China’s benchmark stock index fell almost 6 per cent on Monday, dropping through the 3,000 point level and extending two weeks of falling prices that have wiped out two months of gains.
The drop was the largest in percentage terms in nine months and appears to reflect concern over government efforts to rein in bank lending that has been diverted to the country’s stock and property markets amid an unprecedented credit boom.
The Shanghai Composite index, China’s most-watched benchmark, fell 5.8 per cent to 2,871 on Monday, a drop of more than 17 per cent from the peak it reached on August 4, when the market was up 91 per cent for the year.
The index is up 58 per cent from the start of the year but is still far below the levels it reached in late 2007, when it topped 6,090.
The market appeared to ignore an attempt by China’s top securities regulator on Friday to boost sagging stock prices with supportive comments.
Such verbal interventions from senior leaders have often roused the market in the past but on Monday more than 100 Shanghai-listed companies fell by their 10 per cent daily limit. Turnover in Shanghai was also subdued, falling to about half the level seen two weeks ago when prices were rising.
In June, Beijing lifted a nine-month ban on new share sales, precipitating a flood of new applications for initial public offerings and secondary share issuances from mostly state-owned companies.
That has added to concerns about fresh supply, just as the government moves to rein in the flood of liquidity that has driven prices up this year.
In the first half of the year, Chinese banks added Rmb7,370bn ($1,078bn) in new loans to their books, triple the amount extended in the same period a year earlier.
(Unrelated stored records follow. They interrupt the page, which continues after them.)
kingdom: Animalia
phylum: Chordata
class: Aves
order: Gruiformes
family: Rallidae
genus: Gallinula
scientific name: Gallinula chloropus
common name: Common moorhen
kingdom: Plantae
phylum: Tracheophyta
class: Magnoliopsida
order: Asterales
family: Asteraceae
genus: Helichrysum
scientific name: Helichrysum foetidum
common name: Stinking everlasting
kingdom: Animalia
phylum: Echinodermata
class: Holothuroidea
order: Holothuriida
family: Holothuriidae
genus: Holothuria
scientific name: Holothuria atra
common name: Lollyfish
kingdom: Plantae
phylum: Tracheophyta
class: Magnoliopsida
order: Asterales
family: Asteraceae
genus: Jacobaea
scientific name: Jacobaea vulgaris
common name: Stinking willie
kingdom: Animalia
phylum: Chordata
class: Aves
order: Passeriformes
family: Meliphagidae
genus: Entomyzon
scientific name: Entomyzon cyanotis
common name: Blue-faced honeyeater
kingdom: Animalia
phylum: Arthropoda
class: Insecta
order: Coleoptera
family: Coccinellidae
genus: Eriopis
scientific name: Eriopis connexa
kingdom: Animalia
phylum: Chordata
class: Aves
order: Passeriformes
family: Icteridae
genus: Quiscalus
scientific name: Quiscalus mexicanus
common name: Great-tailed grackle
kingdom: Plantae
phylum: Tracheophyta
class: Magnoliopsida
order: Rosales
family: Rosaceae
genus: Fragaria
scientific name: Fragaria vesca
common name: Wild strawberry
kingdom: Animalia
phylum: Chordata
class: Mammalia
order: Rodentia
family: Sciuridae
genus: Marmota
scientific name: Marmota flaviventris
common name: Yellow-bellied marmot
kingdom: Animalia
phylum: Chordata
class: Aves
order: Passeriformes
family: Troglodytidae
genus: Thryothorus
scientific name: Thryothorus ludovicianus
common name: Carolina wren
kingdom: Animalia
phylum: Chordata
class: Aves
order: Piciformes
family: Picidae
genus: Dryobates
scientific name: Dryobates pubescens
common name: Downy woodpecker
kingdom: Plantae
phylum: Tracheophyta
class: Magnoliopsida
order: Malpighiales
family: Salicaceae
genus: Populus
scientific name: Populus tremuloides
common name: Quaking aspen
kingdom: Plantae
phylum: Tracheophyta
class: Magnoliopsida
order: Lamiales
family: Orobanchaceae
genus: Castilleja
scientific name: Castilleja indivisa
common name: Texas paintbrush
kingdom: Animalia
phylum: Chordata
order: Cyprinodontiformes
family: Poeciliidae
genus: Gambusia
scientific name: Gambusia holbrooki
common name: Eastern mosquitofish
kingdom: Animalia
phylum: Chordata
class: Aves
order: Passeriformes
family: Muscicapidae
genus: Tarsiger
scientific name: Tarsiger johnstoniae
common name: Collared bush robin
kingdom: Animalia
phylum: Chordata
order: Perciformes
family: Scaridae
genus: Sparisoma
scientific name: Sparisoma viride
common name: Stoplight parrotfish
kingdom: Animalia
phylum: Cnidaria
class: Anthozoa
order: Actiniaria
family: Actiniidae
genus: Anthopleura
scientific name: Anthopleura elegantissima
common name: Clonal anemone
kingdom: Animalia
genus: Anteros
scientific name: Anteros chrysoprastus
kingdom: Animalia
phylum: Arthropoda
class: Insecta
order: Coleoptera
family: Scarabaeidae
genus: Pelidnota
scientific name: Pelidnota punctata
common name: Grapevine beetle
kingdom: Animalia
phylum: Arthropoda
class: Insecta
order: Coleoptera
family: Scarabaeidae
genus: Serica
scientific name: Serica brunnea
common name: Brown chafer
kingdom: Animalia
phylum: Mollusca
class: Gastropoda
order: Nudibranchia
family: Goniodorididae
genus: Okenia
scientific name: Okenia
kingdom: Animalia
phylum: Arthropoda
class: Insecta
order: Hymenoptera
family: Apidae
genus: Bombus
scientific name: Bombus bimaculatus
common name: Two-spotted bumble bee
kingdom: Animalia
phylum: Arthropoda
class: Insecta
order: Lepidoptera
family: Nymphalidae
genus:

Most of the loans went to large state-controlled enterprises and by some estimates as much as half of the money found its way into real estate, stock markets or other financial assets.
Last month, the central bank ordered the country’s largest banks to slow lending growth and the banking regulator introduced stricter regulations to try and ensure new loans were directed to the real economy rather than speculative activity.
Bank lending in July fell 77 per cent from a month earlier to Rmb356bn, the lowest amount of new loans since October, raising fears that the flood of easy credit is now receding.
The specific trigger for Monday’s plunge might also have been disappointment in data on Friday showing US consumer confidence has not recovered, according to Jerry Lou, China equity strategist at Morgan Stanley.
Without a rebound in US demand for Chinese exports, many economists believe it will be hard for China to sustain a strong economic recovery.